6. The method for transparently encrypting the shared file according to claim 4, wherein: the step S02 includes the following operations:

s022, after the creation of the original document is finished, clicking a storage button, and calling an operating system function of a storage auxiliary module of an operating system by an application program of a current user side;

s023, when the operating system of the current user receives the save message of the application program, the hook program hooks the save message first, i.e. suspends the application program, and the hook program preferentially processes the own save flow to generate a random SM4 symmetric encryption and decryption key for the original document.

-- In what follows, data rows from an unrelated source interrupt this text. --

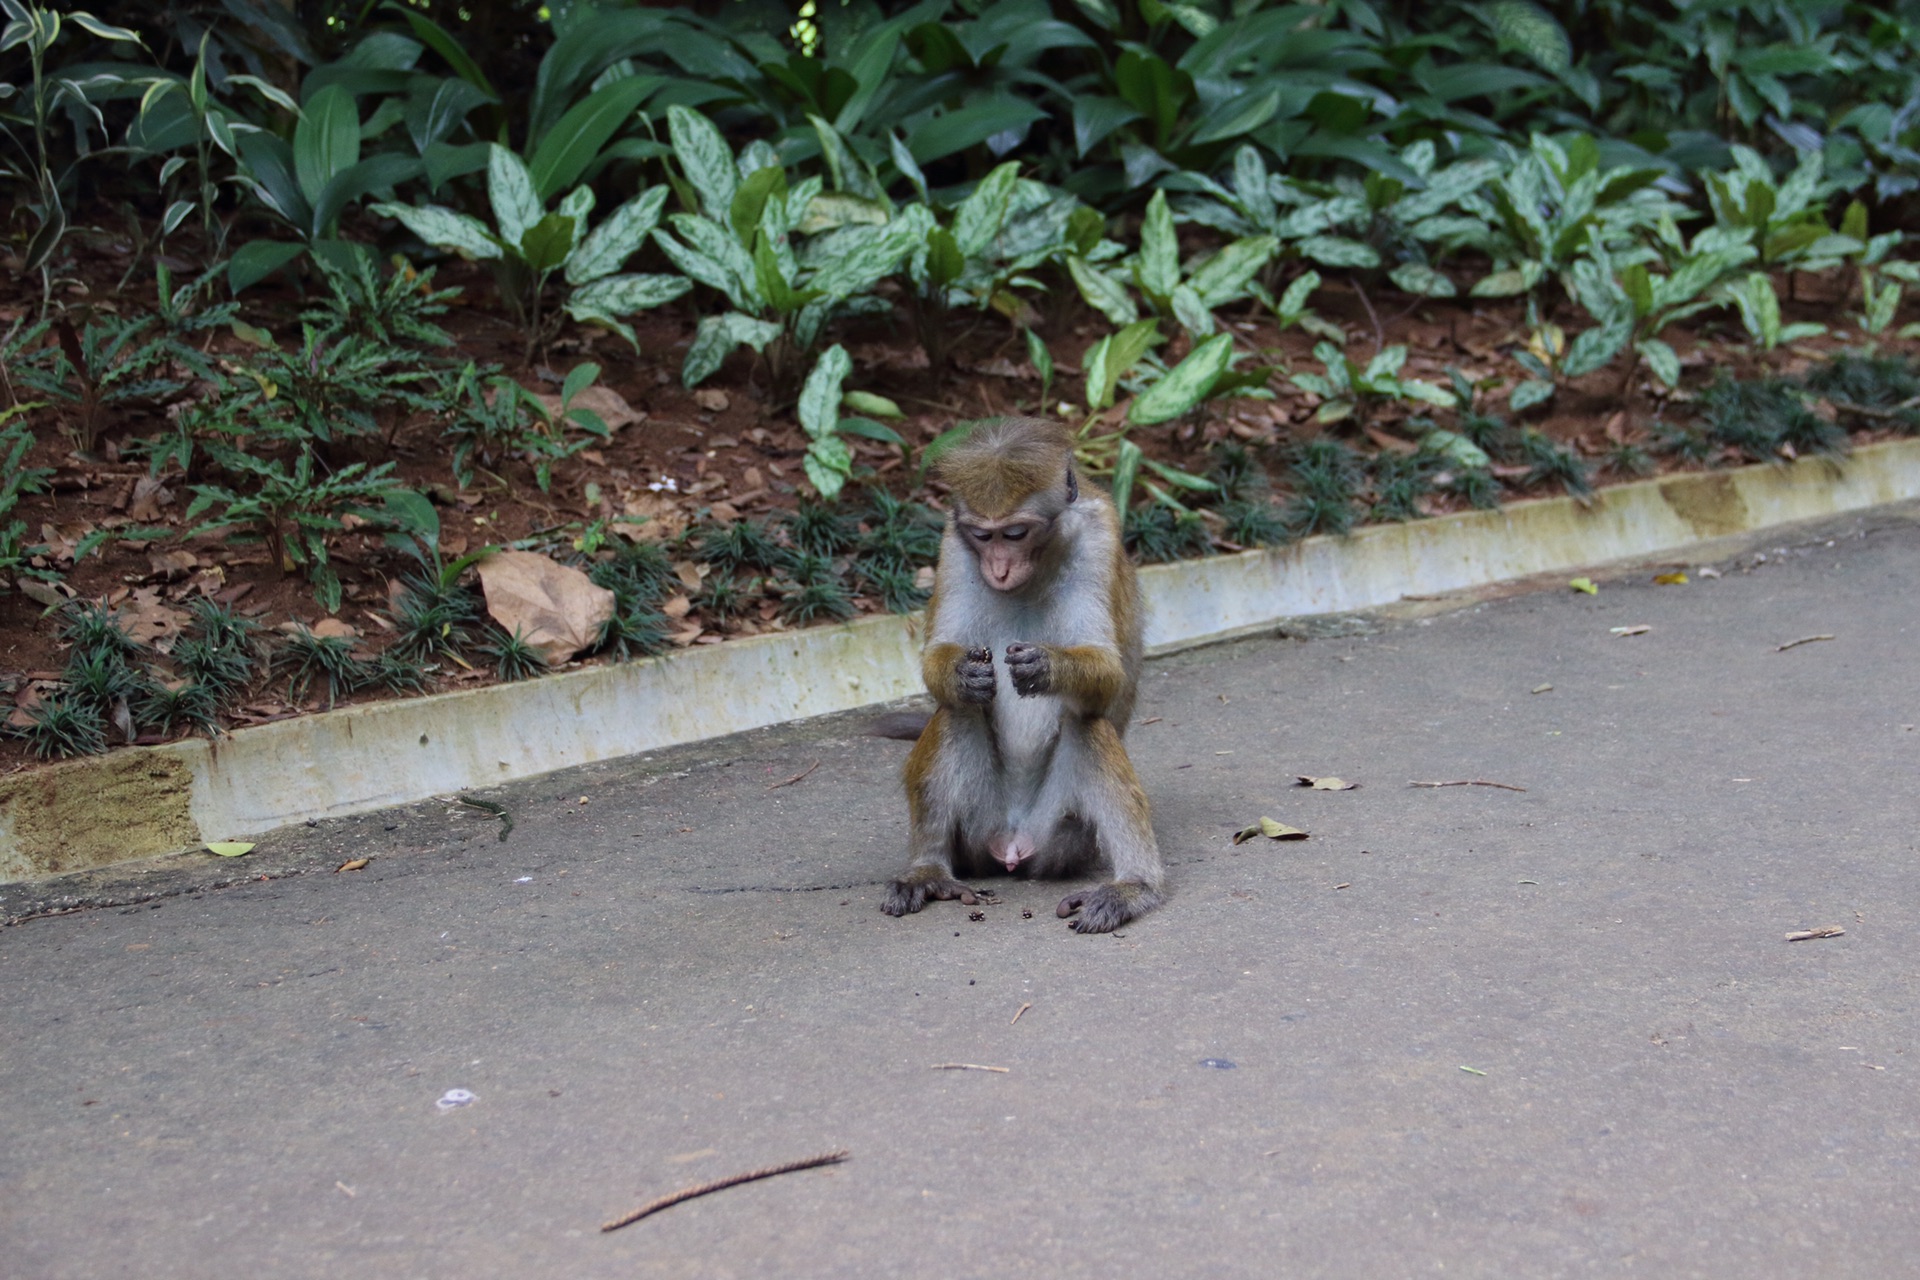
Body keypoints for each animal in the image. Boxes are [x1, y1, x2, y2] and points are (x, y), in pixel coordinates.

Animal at [879, 418, 1159, 932]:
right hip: (976, 830)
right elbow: (940, 658)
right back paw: (927, 871)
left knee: (1088, 725)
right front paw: (961, 673)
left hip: (1063, 836)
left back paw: (1133, 887)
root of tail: (1012, 842)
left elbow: (1108, 671)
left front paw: (1048, 667)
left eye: (1014, 533)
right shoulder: (954, 545)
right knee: (956, 712)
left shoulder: (1099, 537)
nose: (999, 568)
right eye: (982, 536)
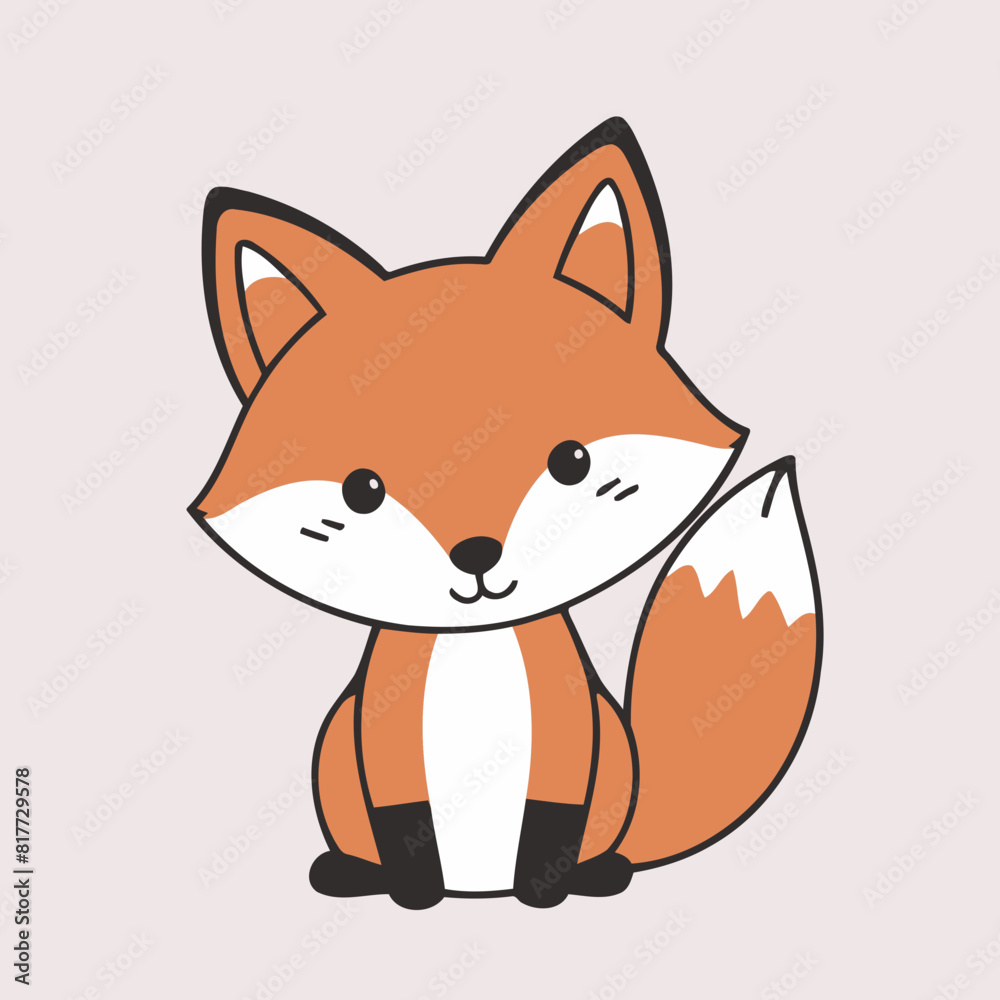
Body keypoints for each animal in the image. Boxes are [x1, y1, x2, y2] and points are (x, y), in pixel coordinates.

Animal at [189, 118, 822, 909]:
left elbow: (551, 819)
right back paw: (354, 874)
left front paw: (544, 890)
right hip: (335, 753)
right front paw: (415, 894)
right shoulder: (384, 742)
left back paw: (596, 873)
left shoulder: (567, 735)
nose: (477, 555)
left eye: (572, 461)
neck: (476, 648)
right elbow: (405, 823)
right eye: (362, 491)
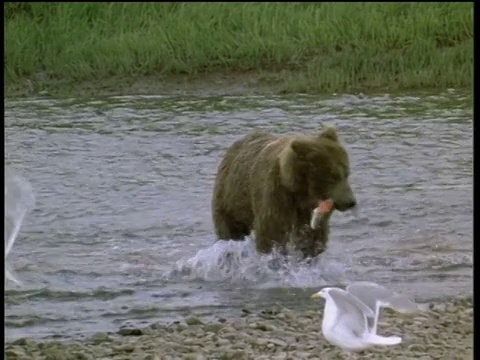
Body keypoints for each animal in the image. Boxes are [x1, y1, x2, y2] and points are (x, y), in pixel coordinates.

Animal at [211, 125, 356, 258]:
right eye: (333, 176)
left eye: (347, 173)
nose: (350, 202)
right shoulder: (275, 194)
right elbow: (272, 232)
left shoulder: (307, 208)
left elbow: (312, 236)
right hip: (231, 197)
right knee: (231, 228)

7. The method for transparently encrypting the shared file according to claim 4, wherein: the step S032 includes the following operations:

s0325, the encryption and decryption auxiliary module calculates a variable t;

8. The method for transparently encrypting the shared file according to claim 4, wherein: the step S034 includes the following operations:

s0341, grouping the original documents;

the length of each group is 128 bits, and the length of the SM4 symmetric key is also 128 bits; splitting an original document into a plurality of groups with the length of 128 bits;

s0342, taking a first group of 128-bit data, and splitting the data into 4 data x0, x1, x2 and x3 of 32 bits according to bits;

s0343, performing iterative operation for 32 times;

when i =0, the first round of transformation is performed until i =31 is finished, xi +1, xi +2, xi +3 and the round key rki are subjected to exclusive or to obtain data of 32 bits, namely sbox _ input = xi +1 ^ xi +2 ^ xi +3 ^ rki, and ^ x represents exclusive or operation;

s0344, performing reverse order transformation;

s0345, calculating to obtain a ciphertext;

circularly left-shifting the sbox _ output obtained in the previous step by 2, 10, 18 and 24 bits respectively to obtain 4 results of 32 bits, recording the shift results as y2, y10 and y18, y24 is exclusive-or-ored with sbox _ output and xi output by box transformation to obtain xi +4, namely xi +4= sbox _output ^ y2 ^ y10 ^ y18 ^ y24 ^ xi, and xi +4 is obtained into a symmetrically encrypted ciphertext;

9. The method for transparently encrypting the shared file according to claim 4, wherein: the asymmetric decryption of step S043 includes the following operations:

10. The method for transparently encrypting the shared file according to claim 4, wherein: in step S044, SM4 symmetric decryption is performed on the ciphertext after the separation line in the stored document, where the SM4 symmetric decryption includes the following operation contents:

m2, the encryption and decryption auxiliary module calculates a cyclic key, and the initial keys K0, K1, K2, and K3 are respectively exclusive-ored with fixed parameters FK0, FK1, FK2, and FK3 to obtain keys K0, K1, K2, and K3 for the cyclic, that is, K0= K0 bolafk 0, K1= K1 bolafk 1, K2= K2 bolafk 2, and K3= K3 bolafk 3;

m4, the encryption and decryption auxiliary module calculates decrypted rki, the sbox _ output variable is circularly moved to the left by 13 and 23 bits respectively to obtain 2 32-bit shift results, the 2 shift results are recorded as y13, y23, the shift results y13 and y23 are subjected to exclusive OR with the box transformation output sbox _ output and ki to obtain ki +4, namely rki = ki +4= sbox _outputy 13 &23 &, 32 rounds of operation are executed, 32 different cki are used simultaneously, the cki is a fixed parameter, and the decrypted rki is obtained after the 32 rounds of execution are finished;

m6, the encryption and decryption auxiliary module calculates a plaintext after SM4 symmetric decryption, ciphertext x35, x34, x33 and x32 are assigned to x '0, x1, x2, x3, x '0, x1, x2, x3 and rk ' i are assigned to the inverse sequence x '4= x35 = T (x 34 ^ x33 ^ x32 ^ rk 31) = x31 = T (\\ 8943;) T (\\ 8943) = x31, and x ' i = x35-i is obtained;

and M7, the encryption and decryption auxiliary module calculates 32 rounds of functions to obtain the original document after SM4 symmetric decryption, and informs a hook program to finish SM4 symmetric decryption.